===== Given data

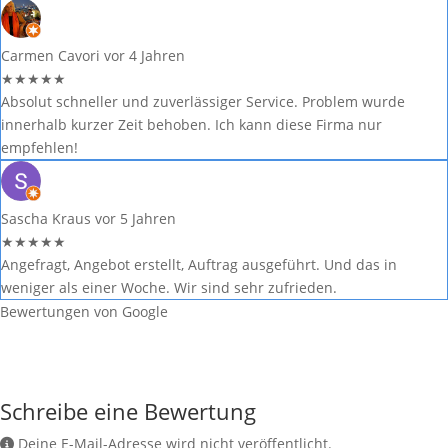
Carmen Cavori
vor 4 Jahren
★
★
★
★
★
Absolut schneller und zuverlässiger Service. Problem wurde
innerhalb kurzer Zeit behoben. Ich kann diese Firma nur
empfehlen!
Sascha Kraus
vor 5 Jahren
★
★
★
★
★
Angefragt, Angebot erstellt, Auftrag ausgeführt. Und das in
weniger als einer Woche. Wir sind sehr zufrieden.
Bewertungen von Google
Schreibe eine Bewertung
Deine E-Mail-Adresse wird nicht veröffentlicht.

==========

▶ _Your instructions_
Copy out the lines starting at the one containing "Sascha Kraus" and ending with the last line of the entries. Include nothing else.

▶ _Solution to this task_
Sascha Kraus
vor 5 Jahren
★
★
★
★
★
Angefragt, Angebot erstellt, Auftrag ausgeführt. Und das in
weniger als einer Woche. Wir sind sehr zufrieden.
Bewertungen von Google
Schreibe eine Bewertung
Deine E-Mail-Adresse wird nicht veröffentlicht.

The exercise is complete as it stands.